→ **EXERCISE INPUT**
——
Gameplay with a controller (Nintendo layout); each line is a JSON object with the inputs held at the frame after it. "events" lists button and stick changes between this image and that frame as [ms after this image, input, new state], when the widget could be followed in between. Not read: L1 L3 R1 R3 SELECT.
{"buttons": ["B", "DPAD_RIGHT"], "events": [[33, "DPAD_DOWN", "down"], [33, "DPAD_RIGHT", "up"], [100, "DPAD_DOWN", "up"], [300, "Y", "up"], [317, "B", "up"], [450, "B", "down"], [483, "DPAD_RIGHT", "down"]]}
——
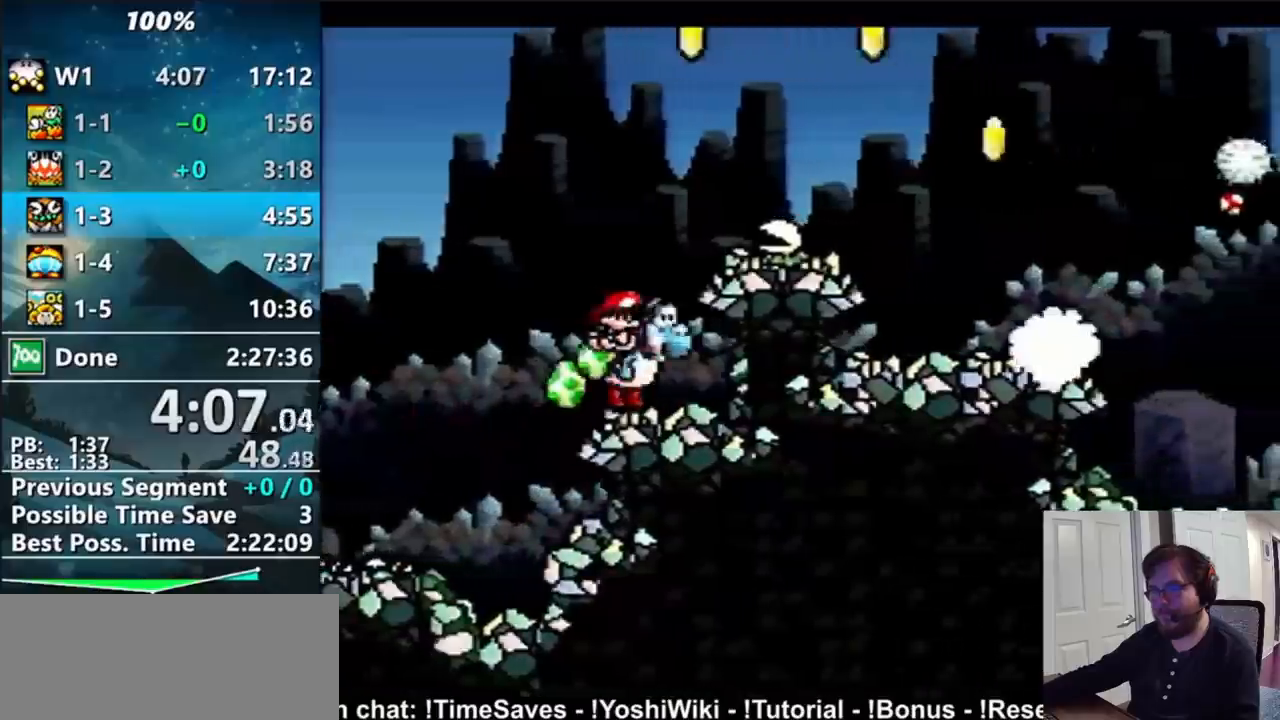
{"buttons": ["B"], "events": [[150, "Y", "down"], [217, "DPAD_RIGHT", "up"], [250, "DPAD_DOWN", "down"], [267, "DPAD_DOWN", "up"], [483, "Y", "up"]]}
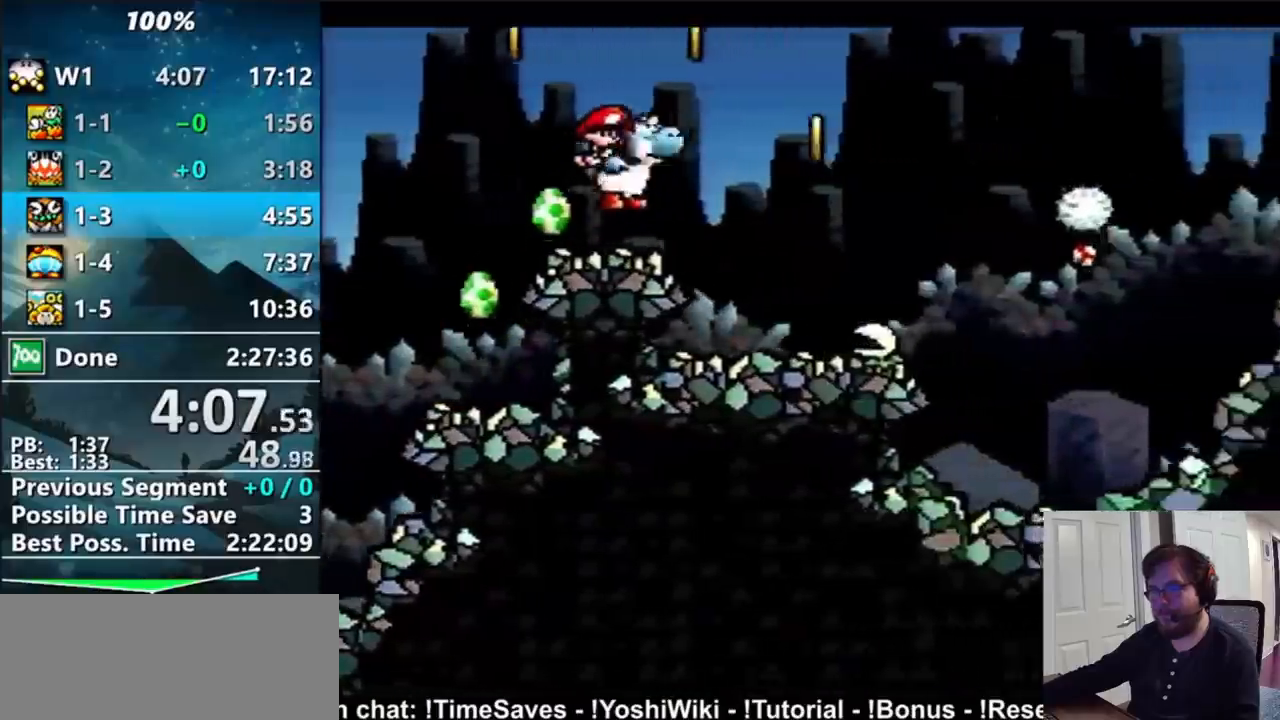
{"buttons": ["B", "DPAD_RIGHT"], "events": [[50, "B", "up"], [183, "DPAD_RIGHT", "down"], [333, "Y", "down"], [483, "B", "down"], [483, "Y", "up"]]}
——
→ **TASK ITEM**
Give only the number of lines in the entries that contain "down".

→ **TASK SOLUTION**
3